Lots of important packages have no .meta.maintainers even now or those in there aren’t reacting. Just felt like pointing it out. I personally find that more important than these conflicts of interests.

9 Likes

The aim should be to establish processes that lead to an agreed on best practice. Right now a maintainer can make an effort to override other opinions on telemetry. If a best practice (or code of conduct or policy) is established a disagreement between nixpkgs contributors could be dealt with in relation to these norms.
I think the following should be done:

  1. mark packages that have telemetry.
  2. establish a way to block the installation of has-telemetry marked packages. (like it is possible with unfree)
  3. establish a policy about the preferred package configuration in regard to telemetry in nixpkgs.
  4. establish processes to enact the policy.
3 Likes

How can the speed of the review process be a problem while at the same time the review process has produced the Linux distro with the most packages? Am I missing the trees for the forest or are we trying to maximize throughput without regard for users?

4 Likes

Because the speed of the review process itself isn’t the only overhead, and it can be amortized. Nixpkgs’ dominance stems largely from bulk-importing various ecosystem’s packages, which is not considered appropriate or necessary in other distros.

Last time this discussion came up it became apparent Arch was still well ahead if you exclude those packages as much as is possible to assert - and nixpkgs is much closer to the AUR in average package quality, which is excluded from those metrics.
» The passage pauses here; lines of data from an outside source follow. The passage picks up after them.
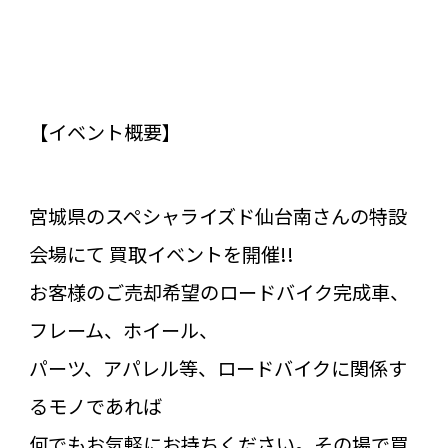
【イベント概要】
宮城県のスペシャライズド仙台南さんの特設
会場にて 買取イベントを開催!!
お客様のご売却希望のロードバイク完成車、
フレーム、ホイール、
パーツ、アパレル等、ロードバイクに関係す
るモノであれば
何でもお気軽にお持ちください。その場で買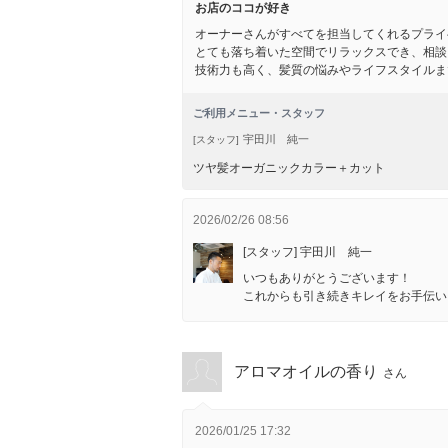
お店のココが好き
オーナーさんがすべてを担当してくれるプライ
とても落ち着いた空間でリラックスでき、相談
技術力も高く、髪質の悩みやライフスタイルま
ご利用メニュー・スタッフ
宇田川 純一
[スタッフ]
ツヤ髪オーガニックカラー＋カット
2026/02/26 08:56
[スタッフ] 宇田川 純一
いつもありがとうございます！
これからも引き続きキレイをお手伝い
アロマオイルの香り
さん
2026/01/25 17:32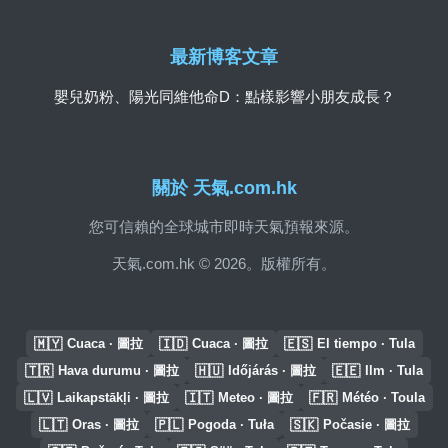
最新博客文章
嬰兒奶粉、陽光同維他命D：點樣影響小朋友成長？
關於 天氣.com.hk
您可信賴的全球城市即時天氣預報來源。
天氣.com.hk © 2026。版權所有。
🇲🇾
🇮🇩
🇪🇸
Cuaca · 圖拉
Cuaca · 圖拉
El tiempo · Tula
🇹🇷
🇭🇺
🇪🇪
Hava durumu · 圖拉
Időjárás · 圖拉
Ilm · Tula
🇱🇻
🇮🇹
🇫🇷
Laikapstākļi · 圖拉
Meteo · 圖拉
Météo · Toula
🇱🇹
🇵🇱
🇸🇰
Oras · 圖拉
Pogoda · Tuła
Počasie · 圖拉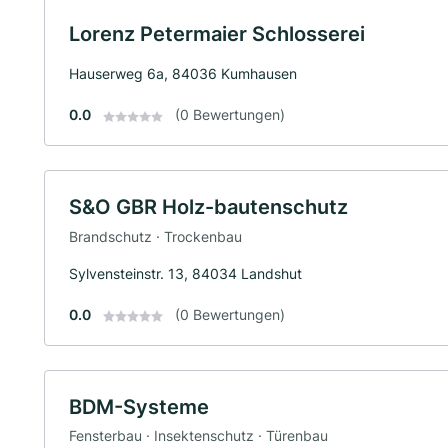
Lorenz Petermaier Schlosserei
Hauserweg 6a, 84036 Kumhausen
0.0
(0 Bewertungen)
S&O GBR Holz-bautenschutz
Brandschutz · Trockenbau
Sylvensteinstr. 13, 84034 Landshut
0.0
(0 Bewertungen)
BDM-Systeme
Fensterbau · Insektenschutz · Türenbau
I’d be surprised if the needle has shifted much since (though it will have a little, plenty of new folks pulling their weight around).

Automation also helps, which nixpkgs is uniquely good at because nix and hydra are amazing, and nixpkgs’ (implicit?) policy of staying close to upstream makes the process of packaging much simpler - all things that help create a large number of packages in spite of issues around the review process. Nixpkgs being hosted on GitHub is probably not a small contributor, either.
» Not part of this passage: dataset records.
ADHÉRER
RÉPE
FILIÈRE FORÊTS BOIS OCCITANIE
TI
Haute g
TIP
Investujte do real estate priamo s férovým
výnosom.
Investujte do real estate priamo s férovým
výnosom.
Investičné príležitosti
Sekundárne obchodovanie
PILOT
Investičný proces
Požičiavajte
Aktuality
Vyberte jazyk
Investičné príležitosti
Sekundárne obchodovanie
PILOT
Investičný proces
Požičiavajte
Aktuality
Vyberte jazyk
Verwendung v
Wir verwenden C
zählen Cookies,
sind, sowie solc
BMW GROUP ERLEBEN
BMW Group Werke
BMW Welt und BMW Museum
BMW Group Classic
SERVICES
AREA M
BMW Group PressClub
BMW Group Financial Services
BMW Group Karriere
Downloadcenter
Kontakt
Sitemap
Those metrics do not imply that review and maintenance overheads for individual packages are unproblematic. I’ve been discouraged by how long it’d take to fix something plenty of times now, and it’s hard to find people to bounce ideas off that’d otherwise get the ball rolling on improvements - it’s common to see packages lie around unmaintained because nascent package authors became frustrated and burn out.
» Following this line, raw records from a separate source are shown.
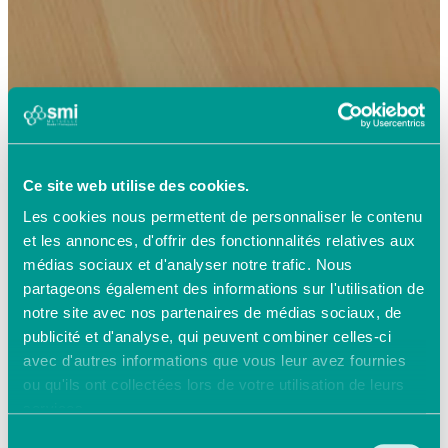
Ce site web utilise des cookies.
Les cookies nous permettent de personnaliser le contenu
et les annonces, d'offrir des fonctionnalités relatives aux
médias sociaux et d'analyser notre trafic. Nous
partageons également des informations sur l'utilisation de
notre site avec nos partenaires de médias sociaux, de
publicité et d'analyse, qui peuvent combiner celles-ci
avec d'autres informations que vous leur avez fournies
ou qu'ils ont collectées lors de votre utilisation de leurs
services.
Sélection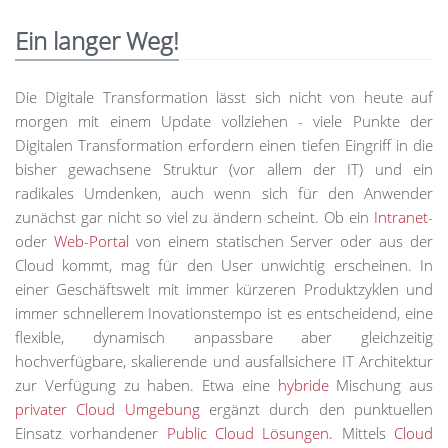
Ein langer Weg!
Die Digitale Transformation lässt sich nicht von heute auf
morgen mit einem Update vollziehen - viele Punkte der
Digitalen Transformation erfordern einen tiefen Eingriff in die
bisher gewachsene Struktur (vor allem der IT) und ein
radikales Umdenken, auch wenn sich für den Anwender
zunächst gar nicht so viel zu ändern scheint. Ob ein
Intranet
-
oder
Web-Portal
von einem statischen Server oder aus der
Cloud kommt, mag für den User unwichtig erscheinen. In
einer Geschäftswelt mit immer kürzeren Produktzyklen und
immer schnellerem Inovationstempo ist es entscheidend, eine
flexible, dynamisch anpassbare aber gleichzeitig
hochverfügbare, skalierende und ausfallsichere IT Architektur
zur Verfügung zu haben. Etwa eine
hybride
Mischung aus
privater Cloud Umgebung
ergänzt durch den punktuellen
Einsatz vorhandener
Public Cloud Lösungen.
Mittels
Cloud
That said, merge overhead has always a problem in every software project I’ve been part of - it’s kind of a “problem” by design. If there’s anything to be done about it, I think nixpkgs is biting off too big of a chunk for its contributors to handle, reducing the number of packages in a “core” set would probably be great for the health of the project.

7 Likes

Endorsed. It also means that niche packages will likely not get uploaded for a very long time, if at all. Likely net effect: instead of contributing to nixpkgs, commercial packages would end up in proprietary flakes and probably not get as much attention as devenv did. I do not ship proprietary software to the public through Nix, and personally I’ve already stopped upstreaming the Free Software I write or niche packages I use into nixpkgs. They just go into a personal flake that provides an overlay, and get imported into my NixOS config from there.